The gradual expansion of Embry-Riddle Aeronautical University—Prescott’s College of Security and Intelligence (CSI) has seen the rise of numerous student organizations centered on security and intelligence work. Eagle Eye, one of the longest-running intelligence-focused organizations on ERAU’s Prescott campus, allows members to explore the world of intelligence writing and get a feel for a career in the field. 

Eagle Eye president Caitlyn Aaron, a sophomore in the Global Security and Intelligence Studies degree program, has already seen the benefits that the club provides. “The club is great for those who want to build on their analytic and writing skills,” Aaron said, later adding that the club is a good resume builder for students pursuing internships and careers in security and intelligence. Aaron also noted that most internships in the field require strong writing skills. She added that many recent graduates who were former Eagle Eye members have since found fulfilling careers within the intelligence community that utilize the same skills expounded in Eagle Eye. 
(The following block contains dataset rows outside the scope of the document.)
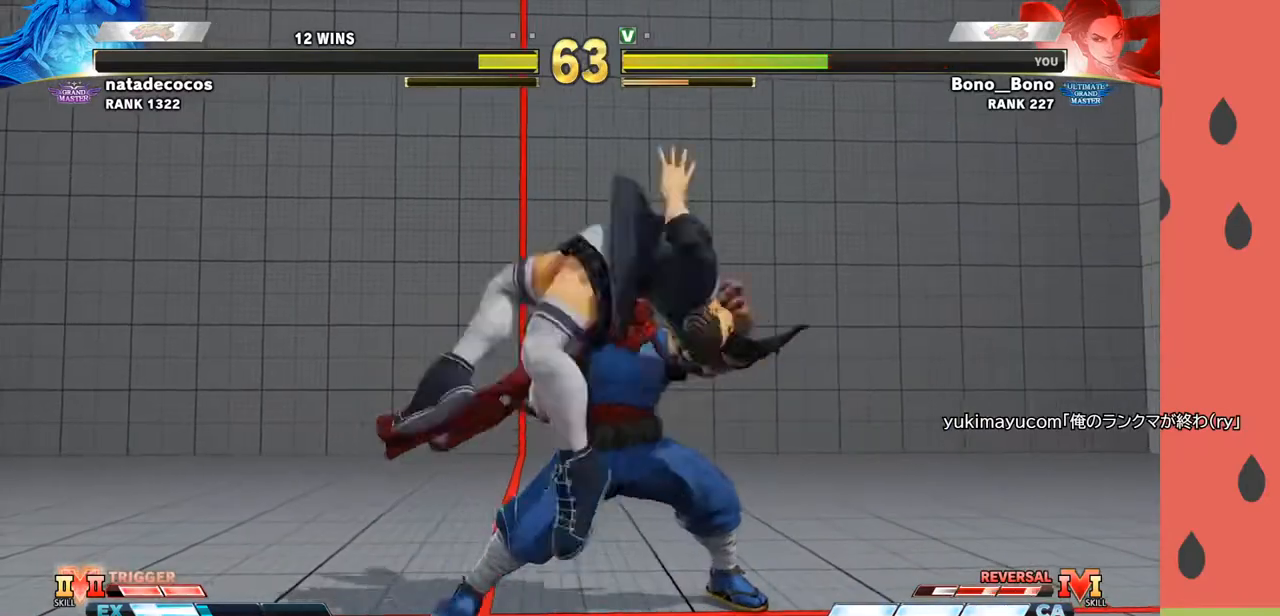
{"buttons": [], "left_stick": "center", "events": [[117, "left_stick", "right"], [200, "left_stick", "center"], [250, "left_stick", "right"], [333, "left_stick", "center"], [400, "left_stick", "right"], [500, "left_stick", "center"]]}
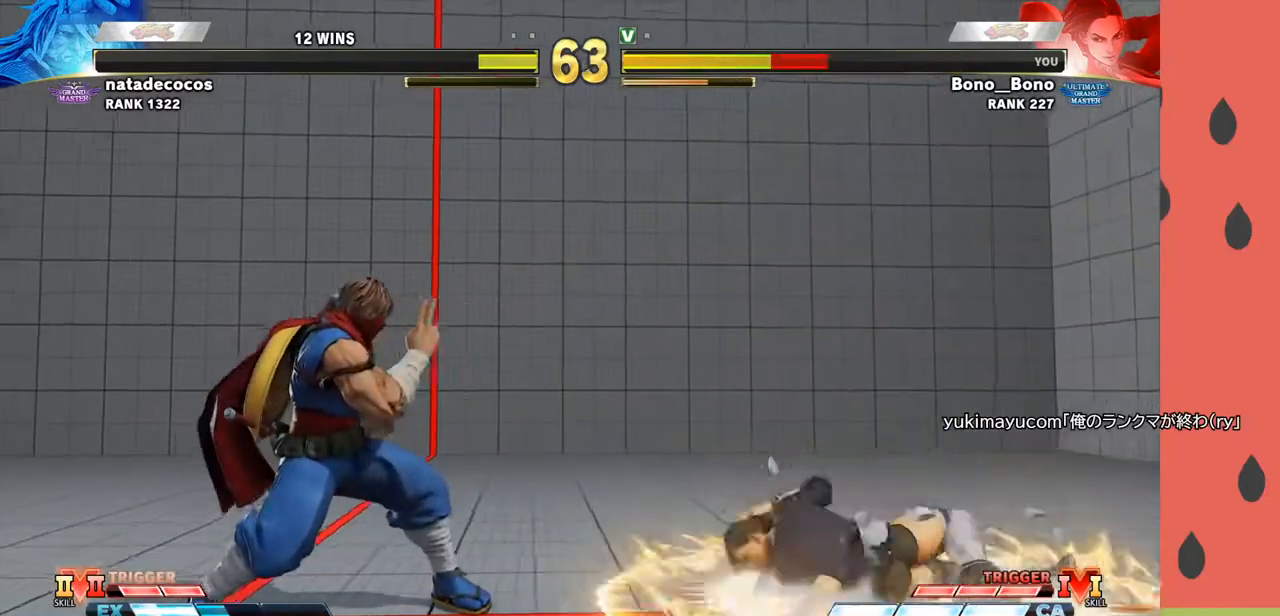
{"buttons": [], "left_stick": "right", "events": [[50, "left_stick", "right"], [133, "left_stick", "center"], [200, "left_stick", "right"], [283, "left_stick", "center"], [333, "left_stick", "right"], [417, "left_stick", "center"], [483, "left_stick", "right"]]}
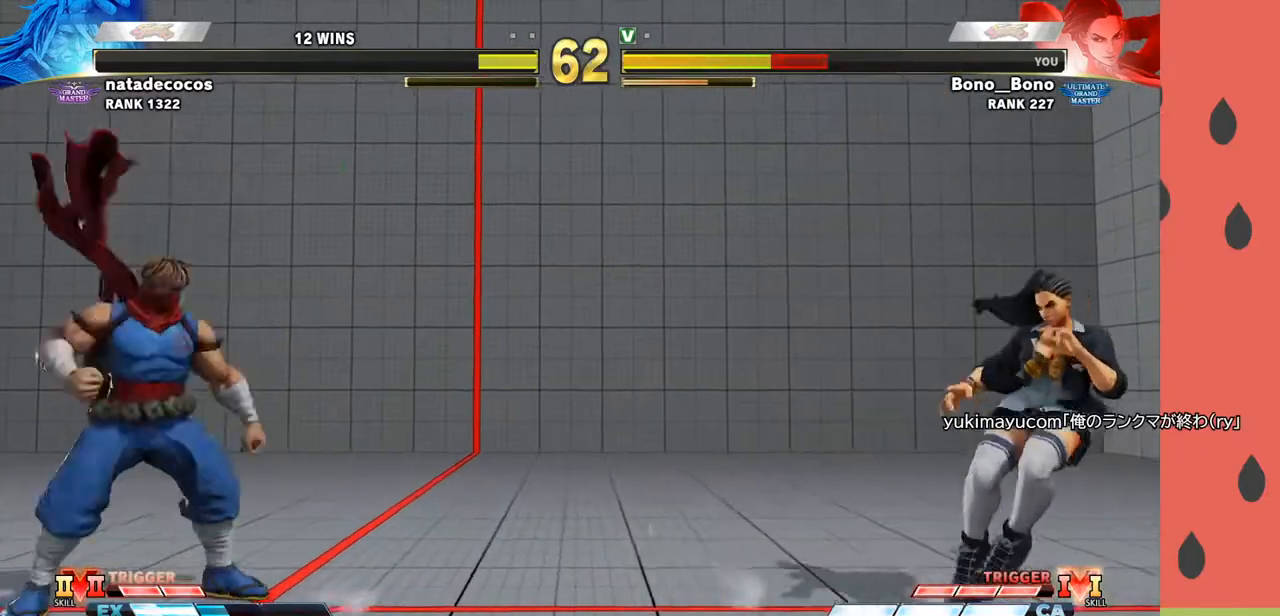
{"buttons": [], "left_stick": "left", "events": [[67, "left_stick", "center"], [133, "left_stick", "right"], [300, "left_stick", "center"], [467, "left_stick", "left"]]}
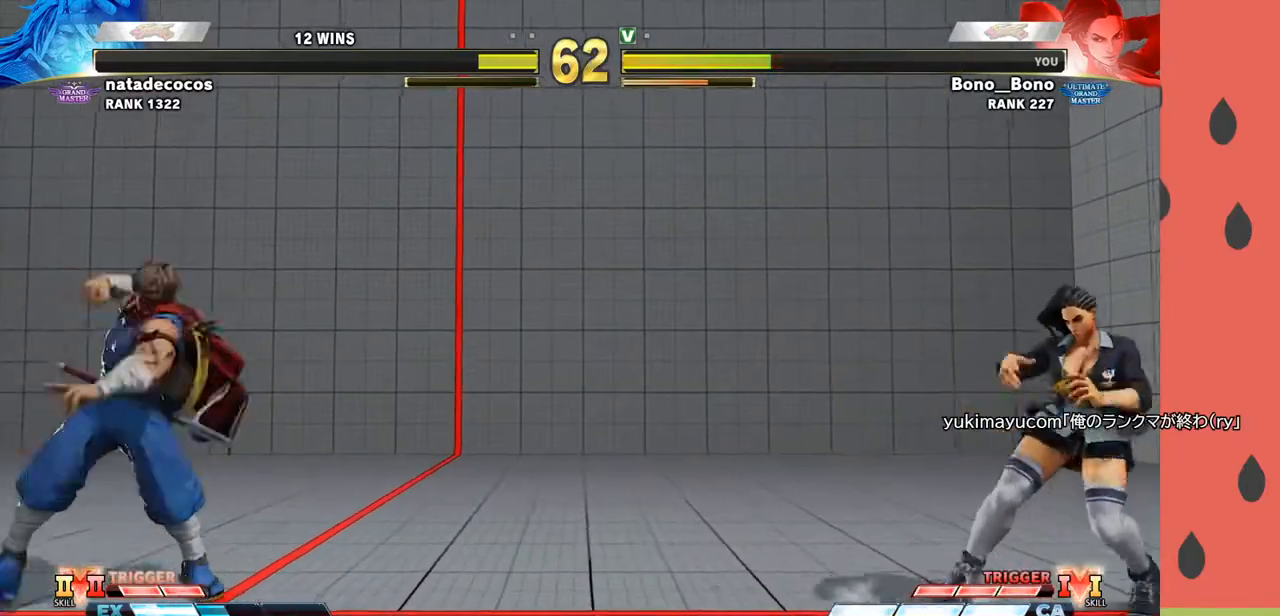
{"buttons": [], "left_stick": "down-right", "events": [[50, "left_stick", "center"], [133, "left_stick", "left"], [317, "left_stick", "down"], [383, "left_stick", "right"], [417, "R1", "down"], [417, "TRIANGLE", "down"], [467, "R1", "up"], [467, "TRIANGLE", "up"], [483, "left_stick", "down-right"]]}
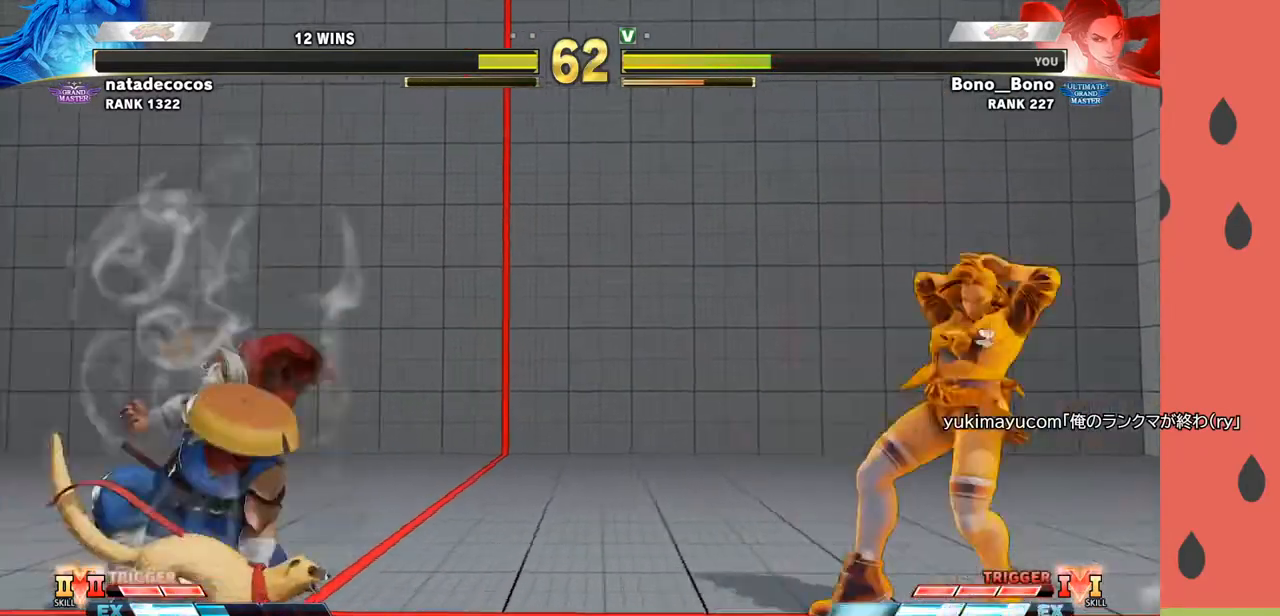
{"buttons": [], "left_stick": "down-right", "events": []}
Eagle Eye’s Editor in Chief Christian Allen, a sophomore studying Global Security and Intelligence, denounced the misconception that the club is meant for students with already strong writing skills, or only for those wishing to work in the intelligence community. “We have engineering students who write for us,” Allen noted, explaining that the club focuses equally on building the skills of students at all ability levels while also delivering a formal intelligence publication.  

Eagle Eye members take on the mantle of “Subject Matter Expert” (SME) for a particular region of the world, such as the Former Soviet Bloc, or international topic, such as Terrorism. SME’s then research their subject and produce periodic situational reports or intelligence briefs. These reports and briefs are published on Eagle Eye’s website, which can be found at []. 
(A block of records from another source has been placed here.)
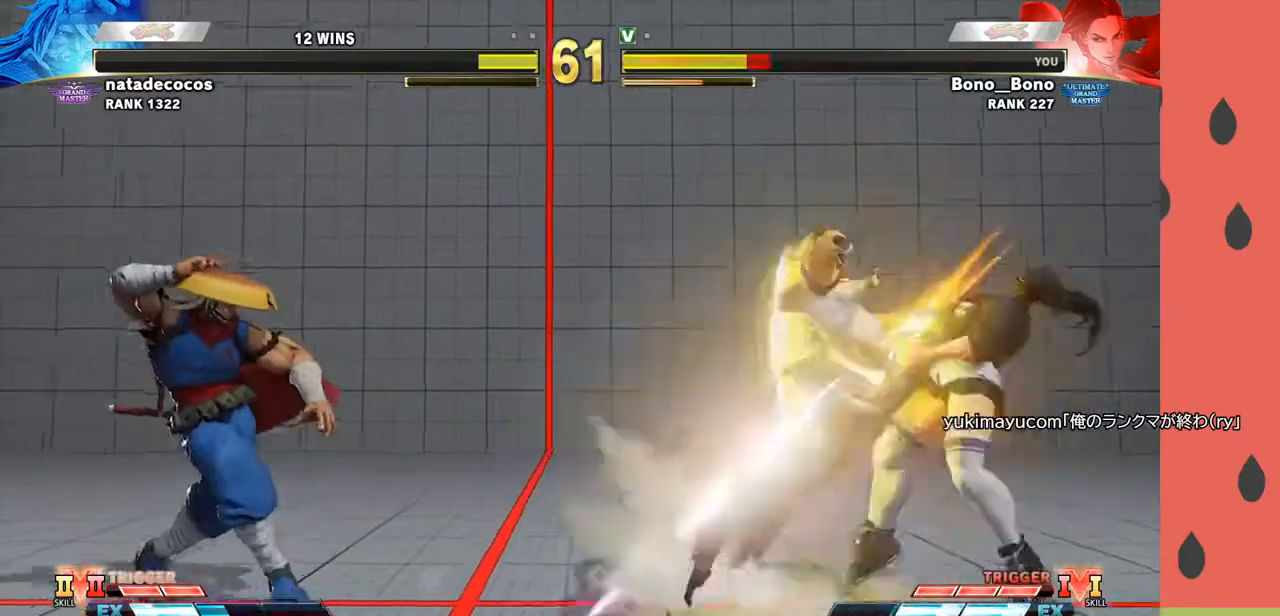
{"buttons": [], "left_stick": "down-right", "events": []}
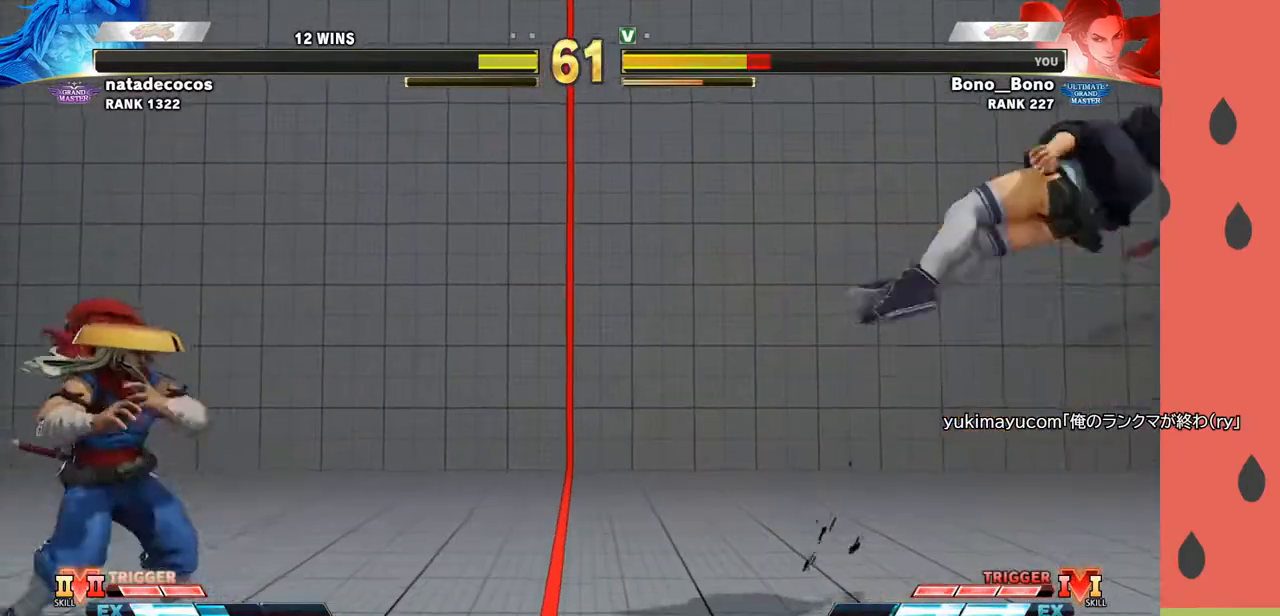
{"buttons": [], "left_stick": "center", "events": [[83, "left_stick", "center"], [183, "left_stick", "down"], [467, "left_stick", "center"]]}
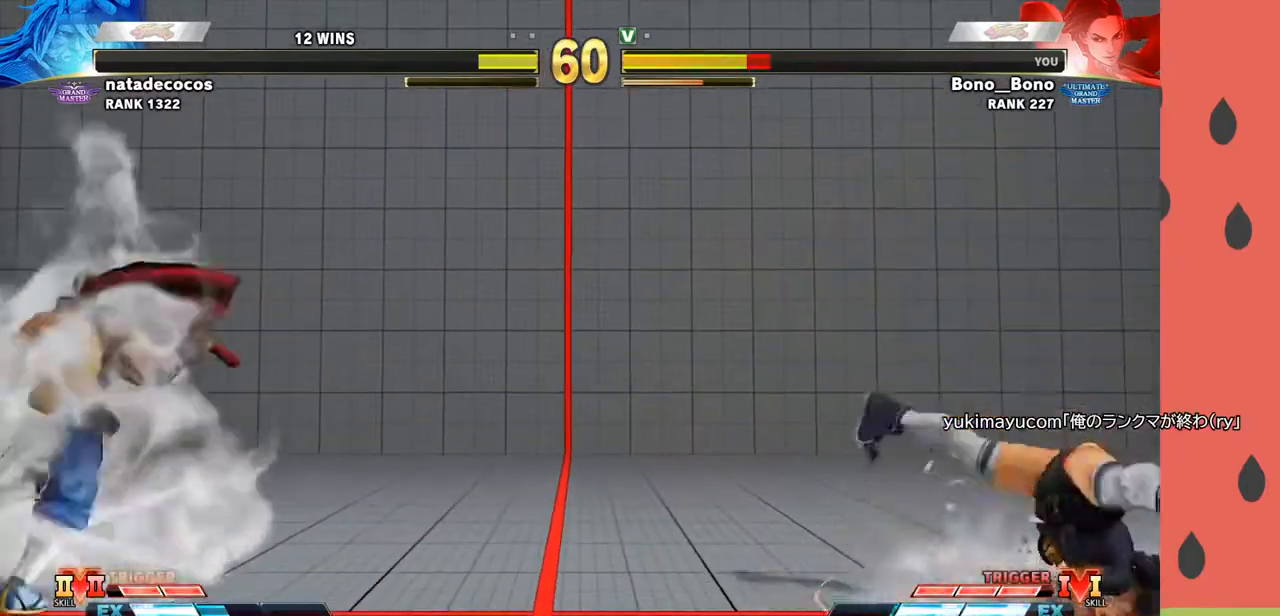
{"buttons": [], "left_stick": "down", "events": [[150, "left_stick", "left"], [433, "left_stick", "down"]]}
Aaron did note that many students believe that Eagle Eye is all work and no play. “People focus too much on the academic side of it,” she said, “but we’re more than just doing homework for fun.” Eagle Eye hosts numerous events throughout the academic year, including game nights, informational sessions, and faculty debates. The next faculty debate, which will feature CSI faculty discussing current events and trending topics, is scheduled for March 2018. 

Both Aaron and Allen stressed that Eagle Eye is open to students from any degree program with any level of writing proficiency. Students interested in learning more about the intelligence community or improving their own writing skills are encouraged to attend the club’s meetings every Tuesday at 6:30 p.m. in ERAU—Prescott’s building 17, room 134.